Navy has 19 players and 3 coaches in the College Football Hall of Fame.
But only one player from either academy has gone on to the Pro Football Hall of Fame: Roger Staubach of Navy.
Thomas J. Hamilton, Navy class of 1927. Hamilton was a halfback on the 1926 national championship team. After serving on the USS Enterprise in World War II, he went on to be head coach and athletic director at both the Naval Academy and the University of Pittsburgh.
Doc Blanchard, Army class of 1947. During his three years playing for Army, his team’s record was 27-0-1, with the one tie a famous 0-0 duel with Notre Dame. Notre Dame coach Ed McKeever was so impressed with Blanchard after Army’s 59-0 win in 1944 that he said, “I’ve just seen Superman in the flesh. He wears number 35 and goes by the name of Blanchard.” Blanchard and his teammate Glenn Davis were a devastating pair of rushers, with Blanchard known as “Mr. Inside” to Davis’s “Mr. Outside.” They appeared together on the cover of Time magazine in 1945. That year, Blanchard won the Heisman Trophy, the Maxwell Award, and the James E. Sullivan Award. He was the first junior ever to win the Heisman.
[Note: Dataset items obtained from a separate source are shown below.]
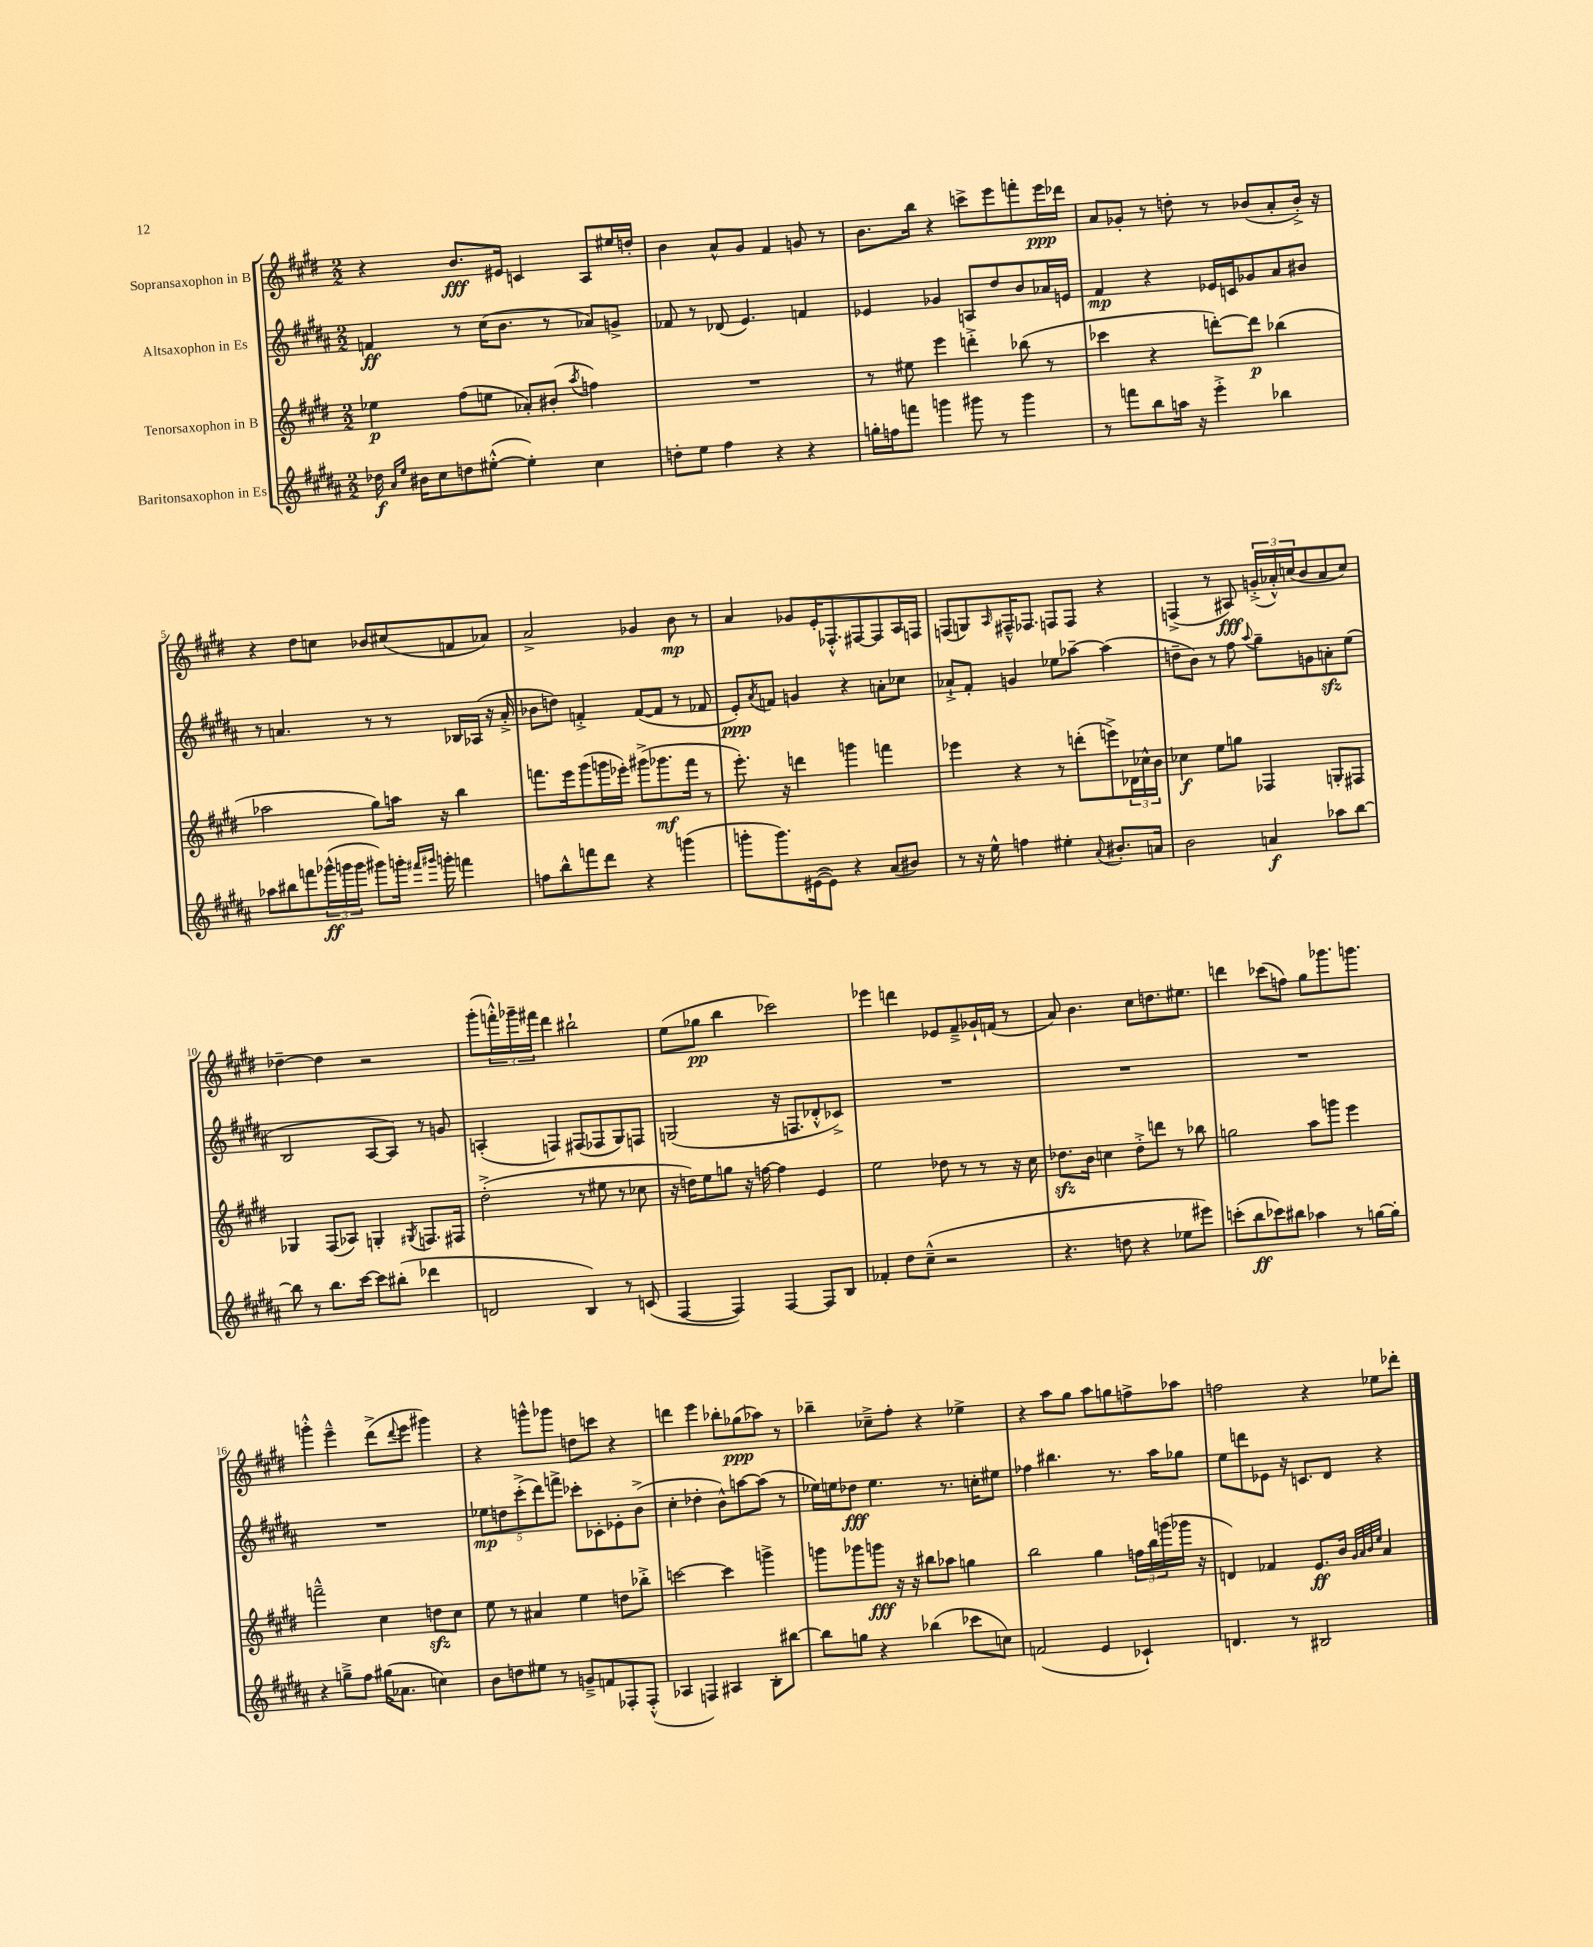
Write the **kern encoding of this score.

**kern	**kern	**kern	**kern
*staff4	*staff3	*staff2	*staff1
*clefG2	*clefG2	*clefG2	*clefG2
*k[f#c#g#d#a#]	*k[f#c#g#d#]	*k[f#c#g#d#a#]	*k[f#c#g#d#]
*M2/2	*M2/2	*M2/2	*M2/2
16dd-	4ee-	4f	4r
16qqa#	.	.	.
16qqee	.	.	.
16b#	.	.	.
8cc#	.	.	.
8dd	(8ff#	8r	8.b
([8ee#'^^	8ee	(16cc#	.
.	.	8.b	16e#
4ee#'])	8a-')	.	4c
.	(8b#'	8r	.
.	8qaa	.	.
4cc#	4ff)	8a-)	8A
.	.	8g^	16ee#
.	.	.	16dd'
=	=	=	=
8dd'	1r	8f-	4b
8ee	.	8r	.
4ff#	.	(8d-	8a^^
.	.	4.e)	8g#
4r	.	.	4f#
4r	.	4f	8g
.	.	.	8r
=	=	=	=
16gg'	8r	4e-	8.b
16ff	.	.	.
8fff	8ee#	.	.
.	.	.	16bb
4ggg	4eee	4g-	4r
8ggg#	4ddd'^	8A	8ccc^
8r	.	8dd#	8eee
4ggg#	(8bb-	8b	8fff'
.	8r	16a-	16eee
.	.	16e	16ddd-
=	=	=	=
8r	4ccc-	4f#	8a
8fff	.	.	8g-'
8bb	4r	4r	8r
16aa	.	.	8dd'
16r	.	.	.
4eee'^	[8ddd')	16e-	8r
.	.	16c	.
.	8ddd]	8g-	(8b-
4bb-	(4bb-	8a#	8a'
.	.	8b#	16b-'^)
.	.	.	16r
=	=	=	=
8aa-	2aa-	8r	4r
8bb#	.	4.a	.
8fff	.	.	8dd#
(24ggg-^^	.	.	8cc
24ggg	.	.	.
24ggg	.	.	.
8ggg#)	8gg#)	8r	8b-
16ggg'	16aa	8r	(8cc#
16qqfff#	.	.	.
16qqggg#	.	.	.
16ggg'	16r	.	.
4fff	4bb	16B-	8f
.	.	(16A-	.
.	.	16r	8a-)
.	.	16a'^	.
=	=	=	=
8ff	8.fff	8b-	2a^
8bb^^	.	8dd)	.
.	16eee	.	.
8fff	(8ggg#	4f'^	.
8ddd#	16ggg	.	.
.	16eee-')	.	.
4r	(8ggg#^	([8f	4g-
.	8.ggg-	8f]	.
(4ggg	.	8r	8b
.	16fff	.	.
.	8r	8f-	8r
=	=	=	=
8ggg'	8.eee')	8e')	4a
.	.	8qa#	.
8.ggg)	.	8f	.
.	16r	.	.
.	4ddd	4g	8g-
([16e#	.	.	.
8e#])	.	.	16e'
.	.	.	8.F-'^^
4r	4ggg	4r	.
.	.	.	[8F#
(8a#	4fff	8a'	8F#]
8b#)	.	8cc-	16A
.	.	.	16F
=	=	=	=
8r	4eee-	8a-`^	(8F
16r	.	8f#'	8G)
16ee^^	.	.	.
.	.	.	16qqA
4ff	4r	4g	16F#~^^
.	.	.	8.F-
4ee#'	8r	8ee-	8F
.	(8ddd'	[8aa-~	8F
8qqa#	.	.	.
8.b#'	8eee^)	(4aa-]	4r
.	24d-	.	.
.	24cc-^^	.	.
16a	.	.	.
.	24b	.	.
=	=	=	=
2b	4cc-	8dd~	(4F^
.	.	8b)	.
.	8ee	8r	8r
.	8gg	8ff#	8A#)
.	.	8qqaa#	.
4a	4F-	8gg#~	(24g'^
.	.	.	24a-'^^)
.	.	.	(24cc
.	.	8g	8b
8aa-	8G'	8a'	8a-
[8bb	8F#	(8ee	8cc)
=	=	=	=
8bb]	4G-	2B	[4dd-~
8r	.	.	.
8.bb	(8F#	.	4dd-]
.	8A-)	.	.
[16ccc#	.	.	.
8ccc#]	4G'	[8A#	2r
(8bb#'	.	8A#])	.
.	8qG#	.	.
4ddd-	8.F	8r	.
.	.	8g	.
.	16F#	.	.
=	=	=	=
2d	(2dd#'^	(4A'	(8ggg#'
.	.	.	24fff'^^)
.	.	.	24ggg-~
.	.	.	24fff#
.	.	4F)	4ddd#
4B)	8r	(8F#	2bb#`
.	8ee#	8F-	.
8r	8r	8G#)	.
(8c	8cc-	8F	.
=	=	=	=
[4F#	16r	(2G	(8ee
.	16dd)	.	.
.	8ee	.	8gg-
4F#])	8gg	.	4bb
.	16r	.	.
.	[16ff	.	.
[4F#	4ff]	16r	2ccc-)
.	.	8.F	.
8F#]	4e	8d-'^^	.
8B	.	8c-^)	.
=	=	=	=
4f-'	2ee	1r	4eee-
8dd#	.	.	4ddd
(8cc#~^^	.	.	.
2r	8dd-	.	8e-
.	8r	.	8f#~^
.	8r	.	16g-`
.	.	.	(16f
.	16r	.	8r
.	16cc#	.	.
=	=	=	=
4.r	8.dd-	1r	8a)
.	.	.	4.b
.	16b	.	.
.	4cc	.	.
8dd	.	.	.
4r	8dd-'^	.	8cc#
.	8ddd	.	8.dd
8ee-	8r	.	.
.	.	.	8.ee#
8eee#)	8bb-	.	.
=	=	=	=
(8ccc'	2gg	1r	4ddd
8bb	.	.	.
8ccc-)	.	.	(8ccc-
8bb#	.	.	8ff)
4aa-	8aa	.	8gg#
.	8ggg	.	8.ggg-
8r	4eee	.	.
.	.	.	8.ggg
[16gg	.	.	.
16gg']	.	.	.
=	=	=	=
4r	2fff~^^	1r	4ggg'^^
8gg~^	.	.	4eee~^^
8ff#	.	.	.
(16gg#	4cc#	.	(8ddd#^
8.a-	.	.	.
.	.	.	8qqddd#
.	.	.	8eee
4cc)	8dd	.	4ggg#)
.	8cc#	.	.
=	=	=	=
8b	8ee	10ee-	4r
.	.	10dd	.
8dd	8r	.	.
.	.	(10ccc#'^	.
8ee#	4a#	.	8ggg^^
.	.	10ddd#)	.
8r	.	.	8ggg-
.	.	10fff^	.
8g~^	4ee	8ccc-'	8dd
8f	.	8c-'	8ccc
8F-'	8dd	8e-'	4r
(8F-'^^	8bb-'^	(8b^	.
=	=	=	=
4A-	[2ccc	4cc#'	4ddd
4F)	.	4dd-'	4eee
4A#	4ccc]	8b^^)	8bb-'
.	.	[8aa	(8gg-
8B'	4ggg^	(8aa]	8aa-)
[8bb#	.	8r	8r
=	=	=	=
8bb#]	8ggg	16ee-)	4bb-~
.	.	16ee	.
8gg	8ggg-	8dd-	.
4r	8ggg	4.ee	8cc-~^
.	16r	.	8ff#'
.	16r	.	.
(4bb-	8bb#	.	4r
.	8aa-	8.r	.
8ccc-	4gg	.	4ee-^
.	.	16cc'	.
8cc)	.	8ee#	.
=	=	=	=
(2f	2bb	4ff-	4r
.	.	4.bb#	8aa
.	.	.	8gg#
4e	4gg#	.	8aa
.	.	8.r	8gg
4c-`)	24ff	.	8ff^
.	24bb	.	.
.	.	16aa#	.
.	(24ggg	.	.
.	16ggg-	8gg-	8aa-
.	16r	.	.
=	=	=	=
4.d	4d)	8ee	2ff
.	.	8ddd	.
.	4f-	8e-	.
8r	.	16r	.
.	.	8.c	.
2B#	8.e	.	4r
.	.	8d#	.
.	16b	.	.
.	32qqg#	.	.
.	32qqa	.	.
.	32qqb	.	.
.	32qqee	.	.
.	4a	4r	8ee-
.	.	.	8ddd-'
==	==	==	==
*-	*-	*-	*-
Blanchard was third overall in the 1946 NFL draft, but chose a military career instead. He became a fighter pilot with the air force and served in the Vietnam War. He retired from service in 1971 as a colonel.
Glenn Davis, Army class of 1947. This halfback was known as “Mr. Outside” and won the Maxwell Award in 1944 and the Heisman in 1946. In 1944, Davis led the nation with 120 points scored and 59 touchdowns. He averaged 8.3 yards per carry throughout his career, and during the 1945 season he averaged an amazing 11.5 yards per carry-both are records that still stand today. After serving in the military, Davis played for the Los Angeles Rams, but a knee injury ended his football career.
Pete Dawkins, West Point class of 1959. Dawkins won the Heisman Trophy and the Maxwell Award in 1958. He is the only cadet in history to simultaneously be a brigade commander, president of his class, captain of the football team, and a “star man”-in the top five percent of his class academically. Dawkins went on to be a Rhodes scholar, earning a degree from Oxford, and later earned a PhD from Princeton. Pete Dawkins served as a paratrooper and received two bronze stars during the Vietnam War. He ended his twenty-four-year military career as a brigadier general.
Joe Bellino, Navy class of 1961. Bellino won the Heisman Trophy in 1960. After serving in the military, he went on to play three seasons as a kick returner for the Boston Patriots. He has the somewhat dubious distinction of being the lowest-drafted Heisman winner in the history of the NFL.